The market is enormous: $12 billion a year is spent by small businesses on web services each year. And there's more: It's not just websites, but search engine optimization, email marketing, social media, analytics and everything else a small business would want to do online.
So, many companies today are saying, "Here are the tools; we've made it easier than ever (for you to do)!" And if you're a small business, it's easy to understand that approach. Those companies can go big and keep costs down by minimizing the services component.
Yet, just providing better tools is not going to solve this particular problem. The vast majority of small business owners want nothing to do with figuring out a website. They are neck-deep in their business trying to keep it going. If that business is catering, they're in a kitchen, or shopping for supplies or sending thank-you notes, etc. If the business is in landscape, the owners are hiring people, mowing lawns, maintaining equipment, etc.
In short, business owners are time-starved and trying to move things off their plate. So, the key isn't better tools; it's accessibility, ease, convenience, process and, above all, service.
I myself ran an education company that became the leader in its category. Theoretically, our customers could have gone out and taxonomized the primary materials or found a freelance tutor; our instructors could have hung out their own shingles and tried to attract students.

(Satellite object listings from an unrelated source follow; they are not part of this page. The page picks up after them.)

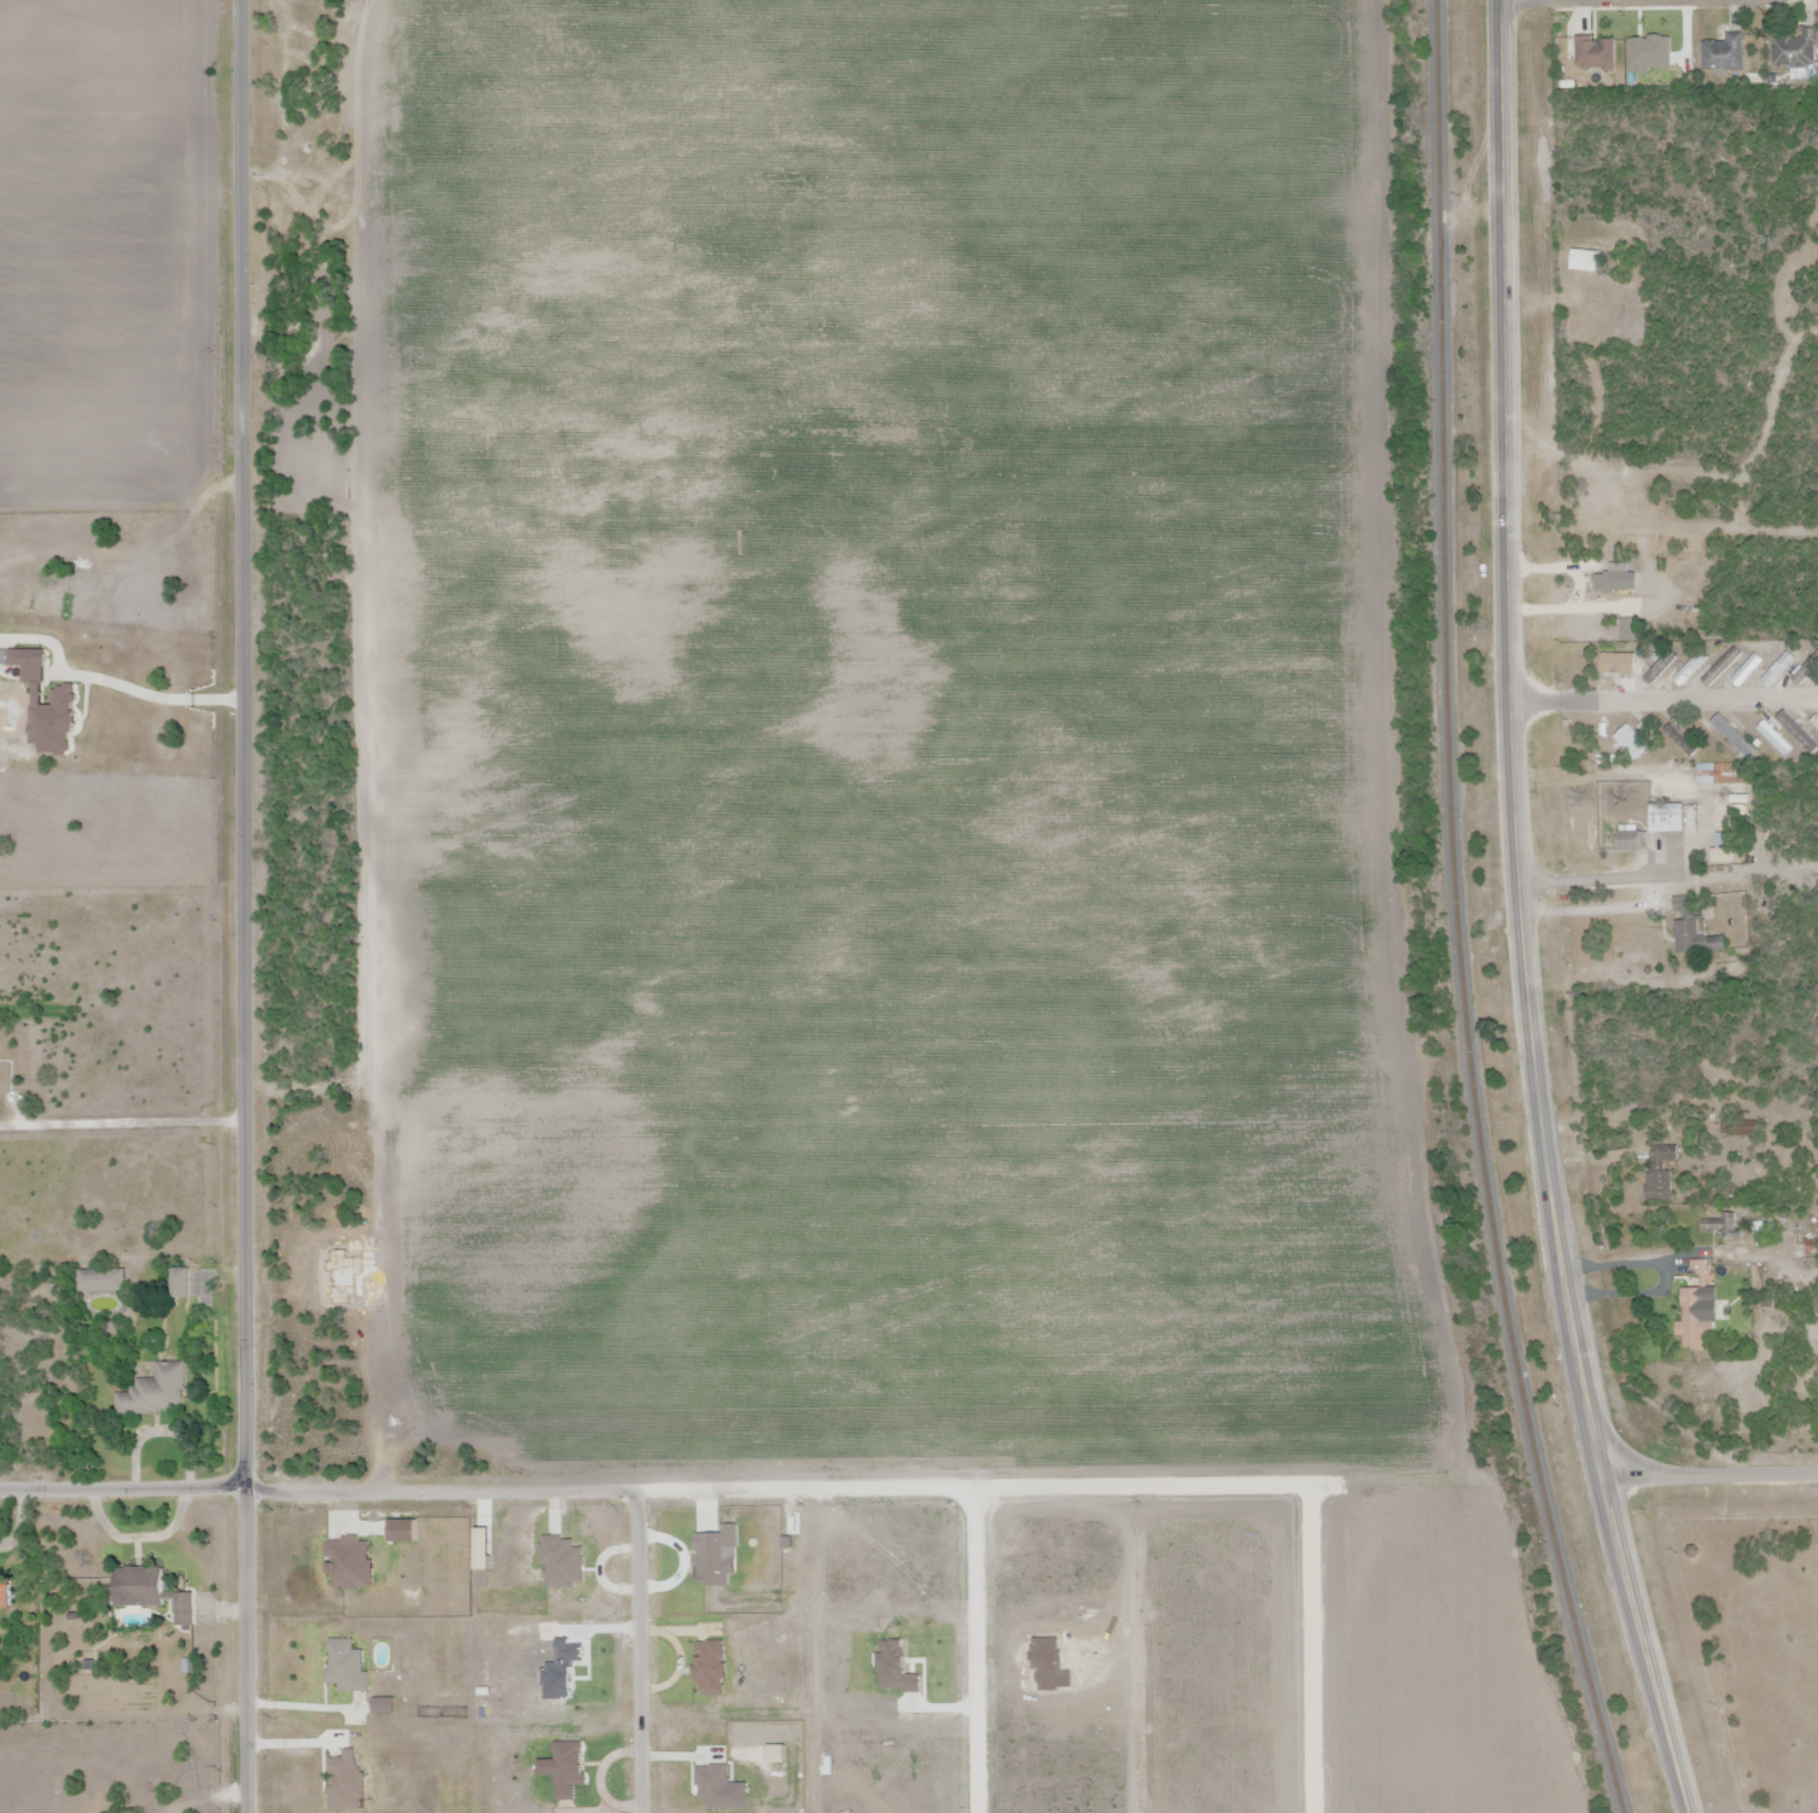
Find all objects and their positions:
road: (1566, 1)
building: (1793, 50)
building: (1653, 54)
building: (1593, 55)
building: (1720, 56)
building: (1585, 261)
building: (1611, 580)
building: (1617, 662)
building: (1661, 669)
building: (1722, 669)
building: (1690, 670)
building: (1777, 670)
building: (1749, 671)
building: (1804, 671)
building: (1815, 726)
building: (1795, 735)
building: (1730, 737)
building: (1680, 740)
building: (1772, 740)
building: (1631, 744)
building: (1667, 821)
building: (1630, 840)
road: (244, 906)
railway: (1455, 914)
road: (1525, 914)
building: (1694, 933)
building: (1661, 1177)
building: (1722, 1226)
road: (1640, 1265)
building: (103, 1281)
building: (177, 1283)
road: (1628, 1293)
building: (1697, 1323)
building: (154, 1391)
road: (1711, 1479)
road: (944, 1487)
road: (124, 1488)
park: (1809, 1568)
building: (150, 1593)
building: (5, 1595)
park: (1750, 1646)
road: (974, 1650)
road: (637, 1651)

Instead, we made things accessible and easy by curating the best instructors, packaging the materials in a digestible form and format and delivering a high-quality service. The company subsequently grew to tens of millions in revenue, and continues to grow to this day. (Yes, even though educational content online is now theoretically "free" online and ubiquitous. It turns out that the completion rate for those open online courses is only about 4 percent.)
At our company, we never raised any money; investors probably wouldn't have liked the business model anyway. Too many people involved.
So, there's a lesson here for entrepreneurs looking for opportunities: Technology is transforming industries and enabling unprecedented levels of both reach and access. It's getting better all of the time. But each new toolset or means of communication requires another investment on the part of businesses and individuals that may not be in a position to make that investment.
And clearly when people approach a transaction or task they don't necessarily want to equip themselves or become experts. There's a reason that headhunters still thrive, despite LinkedIn; and real estate brokers still make money, despite Zillow.
If you go deep into a problem, most all of the time you'll find more problems that need to be solved from the ground up. Yet technology can create needs, even as it addresses them. Sometimes solving the base problems requires a lot of work -- and that is where opportunity lies.